Motivation and Challenges

Connect the attack dots

Advanced Persistent Threat (APT) attacks have plagued many well-protected businesses with significant financial losses (e.g., eBay, Target, Home Depot). Unlike conventional attacks, these advanced attacks are sophisticated (involving many individual attack steps across many hosts and exploiting different types of vulnerabilities) and stealthy (each individual step is not suspicious enough). Thus, to counter sophisticated and stealthy attacks, enterprises have a strong need for solutions to "connect the suspicious dots" across multiple system activities (this is also inspired by the DARPA Transparent Computing program). This requires (1) large-scale collection and storage of "the suspicious dots" (attack provenance) and (2) attack investigation that "connects the dots" for identifying risky system behaviors.

In order for enterprises to investigate advanced attacks, it is crucial to understand the activities of hosts at a fine-grained level. Recent approaches based on ubiquitous system monitoring have emerged as an important solution for monitoring system activities and performing attack investigation. However, in order to build a fully operational query system to support security analysts in attack investigations, two challenges must be addressed:

  • Attack behavior specification: The system needs to provide a query language with specialized constructs for expressing various types of attack behaviors, including (1) multi-step attacks such as APT, (2) dependency tracking of attacks such as backward tracking and forward tracking, and (3) abnormal system behaviors such as network access spikes.

  • Big-data analytics: System monitoring produces a huge amount of daily logs (~50GB per day for 100 hosts), and investigation of advanced attacks typically requires enterprises to keep at least 0.5~1 year worth data. This big data challenge requires the system to have efficient data storage design as well as efficient query execution scheduling.

To support timely attack investigations, the query systems/tools should be (1) concise to use, (2) expressive in describing a wide variety of attack behaviors, and (3) efficient to retrieve the desired provenance from the massive monitoring data.

Limitations in existing query systems

Unfortunately, existing query systems do not address both of these inherent challenges in attack investigation.

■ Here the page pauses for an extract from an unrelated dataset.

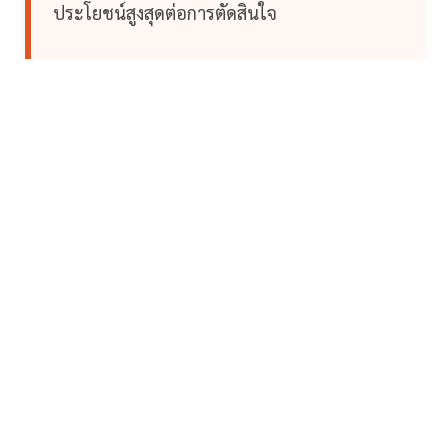
ประโยชน์สูงสุดต่อการตัดสินใจ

  • Limited expressiveness: Relational databases based on SQL, graph databases such as Neo4j, and NoSQL databases such as MongoDB, Splunk and ElasticSearch lack explicit constructs for high-level system concepts (e.g., system entities such as files and processes, system events, event attribute relationships and temporal relationships, event depenency paths, sliding time windows, history state accesses), and therefore the queries constructed using these tools often involve large number of low-level joins of constraints. This makes the queries very verbose, which are cumbersome to write and inefficient to execute. The performance tuning process is tedious and time-consuming, distracting security analysts from effective attack investigations.

  • Semantics-agnostic design: System monitoring data is generated with a timestamp on a specific host in the enterprise, exhibiting strong temporal and spatial properties. However, existing general database query systems do not provide semantics-based optimizations that exploit the domain-specific properties of the system monitoring data, missing opportunities to optimize the system.